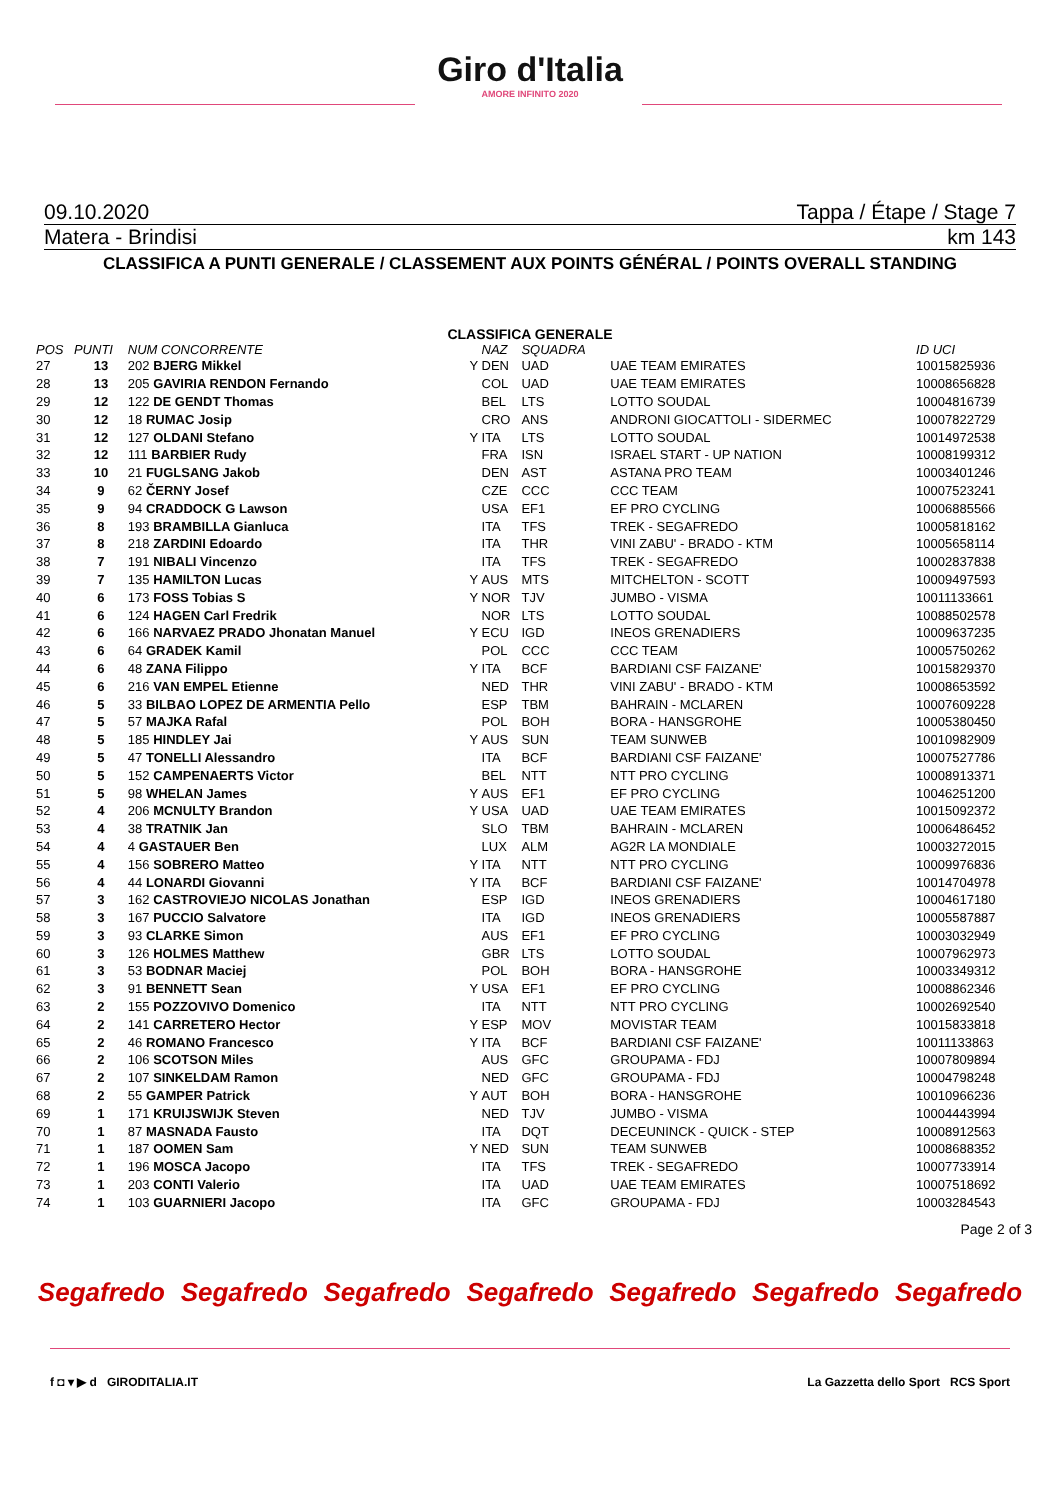Giro d'Italia
AMORE INFINITO 2020
09.10.2020 Tappa / Étape / Stage 7
Matera - Brindisi km 143
CLASSIFICA A PUNTI GENERALE / CLASSEMENT AUX POINTS GÉNÉRAL / POINTS OVERALL STANDING
CLASSIFICA GENERALE
| POS | PUNTI | NUM CONCORRENTE | | NAZ | SQUADRA | | ID UCI |
| --- | --- | --- | --- | --- | --- | --- | --- |
| 27 | 13 | 202 BJERG Mikkel | Y | DEN | UAD | UAE TEAM EMIRATES | 10015825936 |
| 28 | 13 | 205 GAVIRIA RENDON Fernando | | COL | UAD | UAE TEAM EMIRATES | 10008656828 |
| 29 | 12 | 122 DE GENDT Thomas | | BEL | LTS | LOTTO SOUDAL | 10004816739 |
| 30 | 12 | 18 RUMAC Josip | | CRO | ANS | ANDRONI GIOCATTOLI - SIDERMEC | 10007822729 |
| 31 | 12 | 127 OLDANI Stefano | Y | ITA | LTS | LOTTO SOUDAL | 10014972538 |
| 32 | 12 | 111 BARBIER Rudy | | FRA | ISN | ISRAEL START - UP NATION | 10008199312 |
| 33 | 10 | 21 FUGLSANG Jakob | | DEN | AST | ASTANA PRO TEAM | 10003401246 |
| 34 | 9 | 62 ČERNY Josef | | CZE | CCC | CCC TEAM | 10007523241 |
| 35 | 9 | 94 CRADDOCK G Lawson | | USA | EF1 | EF PRO CYCLING | 10006885566 |
| 36 | 8 | 193 BRAMBILLA Gianluca | | ITA | TFS | TREK - SEGAFREDO | 10005818162 |
| 37 | 8 | 218 ZARDINI Edoardo | | ITA | THR | VINI ZABU' - BRADO - KTM | 10005658114 |
| 38 | 7 | 191 NIBALI Vincenzo | | ITA | TFS | TREK - SEGAFREDO | 10002837838 |
| 39 | 7 | 135 HAMILTON Lucas | Y | AUS | MTS | MITCHELTON - SCOTT | 10009497593 |
| 40 | 6 | 173 FOSS Tobias S | Y | NOR | TJV | JUMBO - VISMA | 10011133661 |
| 41 | 6 | 124 HAGEN Carl Fredrik | | NOR | LTS | LOTTO SOUDAL | 10088502578 |
| 42 | 6 | 166 NARVAEZ PRADO Jhonatan Manuel | Y | ECU | IGD | INEOS GRENADIERS | 10009637235 |
| 43 | 6 | 64 GRADEK Kamil | | POL | CCC | CCC TEAM | 10005750262 |
| 44 | 6 | 48 ZANA Filippo | Y | ITA | BCF | BARDIANI CSF FAIZANE' | 10015829370 |
| 45 | 6 | 216 VAN EMPEL Etienne | | NED | THR | VINI ZABU' - BRADO - KTM | 10008653592 |
| 46 | 5 | 33 BILBAO LOPEZ DE ARMENTIA Pello | | ESP | TBM | BAHRAIN - MCLAREN | 10007609228 |
| 47 | 5 | 57 MAJKA Rafal | | POL | BOH | BORA - HANSGROHE | 10005380450 |
| 48 | 5 | 185 HINDLEY Jai | Y | AUS | SUN | TEAM SUNWEB | 10010982909 |
| 49 | 5 | 47 TONELLI Alessandro | | ITA | BCF | BARDIANI CSF FAIZANE' | 10007527786 |
| 50 | 5 | 152 CAMPENAERTS Victor | | BEL | NTT | NTT PRO CYCLING | 10008913371 |
| 51 | 5 | 98 WHELAN James | Y | AUS | EF1 | EF PRO CYCLING | 10046251200 |
| 52 | 4 | 206 MCNULTY Brandon | Y | USA | UAD | UAE TEAM EMIRATES | 10015092372 |
| 53 | 4 | 38 TRATNIK Jan | | SLO | TBM | BAHRAIN - MCLAREN | 10006486452 |
| 54 | 4 | 4 GASTAUER Ben | | LUX | ALM | AG2R LA MONDIALE | 10003272015 |
| 55 | 4 | 156 SOBRERO Matteo | Y | ITA | NTT | NTT PRO CYCLING | 10009976836 |
| 56 | 4 | 44 LONARDI Giovanni | Y | ITA | BCF | BARDIANI CSF FAIZANE' | 10014704978 |
| 57 | 3 | 162 CASTROVIEJO NICOLAS Jonathan | | ESP | IGD | INEOS GRENADIERS | 10004617180 |
| 58 | 3 | 167 PUCCIO Salvatore | | ITA | IGD | INEOS GRENADIERS | 10005587887 |
| 59 | 3 | 93 CLARKE Simon | | AUS | EF1 | EF PRO CYCLING | 10003032949 |
| 60 | 3 | 126 HOLMES Matthew | | GBR | LTS | LOTTO SOUDAL | 10007962973 |
| 61 | 3 | 53 BODNAR Maciej | | POL | BOH | BORA - HANSGROHE | 10003349312 |
| 62 | 3 | 91 BENNETT Sean | Y | USA | EF1 | EF PRO CYCLING | 10008862346 |
| 63 | 2 | 155 POZZOVIVO Domenico | | ITA | NTT | NTT PRO CYCLING | 10002692540 |
| 64 | 2 | 141 CARRETERO Hector | Y | ESP | MOV | MOVISTAR TEAM | 10015833818 |
| 65 | 2 | 46 ROMANO Francesco | Y | ITA | BCF | BARDIANI CSF FAIZANE' | 10011133863 |
| 66 | 2 | 106 SCOTSON Miles | | AUS | GFC | GROUPAMA - FDJ | 10007809894 |
| 67 | 2 | 107 SINKELDAM Ramon | | NED | GFC | GROUPAMA - FDJ | 10004798248 |
| 68 | 2 | 55 GAMPER Patrick | Y | AUT | BOH | BORA - HANSGROHE | 10010966236 |
| 69 | 1 | 171 KRUIJSWIJK Steven | | NED | TJV | JUMBO - VISMA | 10004443994 |
| 70 | 1 | 87 MASNADA Fausto | | ITA | DQT | DECEUNINCK - QUICK - STEP | 10008912563 |
| 71 | 1 | 187 OOMEN Sam | Y | NED | SUN | TEAM SUNWEB | 10008688352 |
| 72 | 1 | 196 MOSCA Jacopo | | ITA | TFS | TREK - SEGAFREDO | 10007733914 |
| 73 | 1 | 203 CONTI Valerio | | ITA | UAD | UAE TEAM EMIRATES | 10007518692 |
| 74 | 1 | 103 GUARNIERI Jacopo | | ITA | GFC | GROUPAMA - FDJ | 10003284543 |
Page 2 of 3
Segafredo Segafredo Segafredo Segafredo Segafredo Segafredo Segafredo
f ◘ ▾ ▶ d GIRODITALIA.IT La Gazzetta dello Sport RCS Sport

◆ ◆ ◆

**ASSIGNED TASK:**
Above is a listing; print exactly its lines from the one with "CYCLING | 10003032949 |" through the one with "EMIRATES | 10007518692 |", and no other lines.

**ANSWER SECTION:**
| 59 | 3 | 93 CLARKE Simon | | AUS | EF1 | EF PRO CYCLING | 10003032949 |
| 60 | 3 | 126 HOLMES Matthew | | GBR | LTS | LOTTO SOUDAL | 10007962973 |
| 61 | 3 | 53 BODNAR Maciej | | POL | BOH | BORA - HANSGROHE | 10003349312 |
| 62 | 3 | 91 BENNETT Sean | Y | USA | EF1 | EF PRO CYCLING | 10008862346 |
| 63 | 2 | 155 POZZOVIVO Domenico | | ITA | NTT | NTT PRO CYCLING | 10002692540 |
| 64 | 2 | 141 CARRETERO Hector | Y | ESP | MOV | MOVISTAR TEAM | 10015833818 |
| 65 | 2 | 46 ROMANO Francesco | Y | ITA | BCF | BARDIANI CSF FAIZANE' | 10011133863 |
| 66 | 2 | 106 SCOTSON Miles | | AUS | GFC | GROUPAMA - FDJ | 10007809894 |
| 67 | 2 | 107 SINKELDAM Ramon | | NED | GFC | GROUPAMA - FDJ | 10004798248 |
| 68 | 2 | 55 GAMPER Patrick | Y | AUT | BOH | BORA - HANSGROHE | 10010966236 |
| 69 | 1 | 171 KRUIJSWIJK Steven | | NED | TJV | JUMBO - VISMA | 10004443994 |
| 70 | 1 | 87 MASNADA Fausto | | ITA | DQT | DECEUNINCK - QUICK - STEP | 10008912563 |
| 71 | 1 | 187 OOMEN Sam | Y | NED | SUN | TEAM SUNWEB | 10008688352 |
| 72 | 1 | 196 MOSCA Jacopo | | ITA | TFS | TREK - SEGAFREDO | 10007733914 |
| 73 | 1 | 203 CONTI Valerio | | ITA | UAD | UAE TEAM EMIRATES | 10007518692 |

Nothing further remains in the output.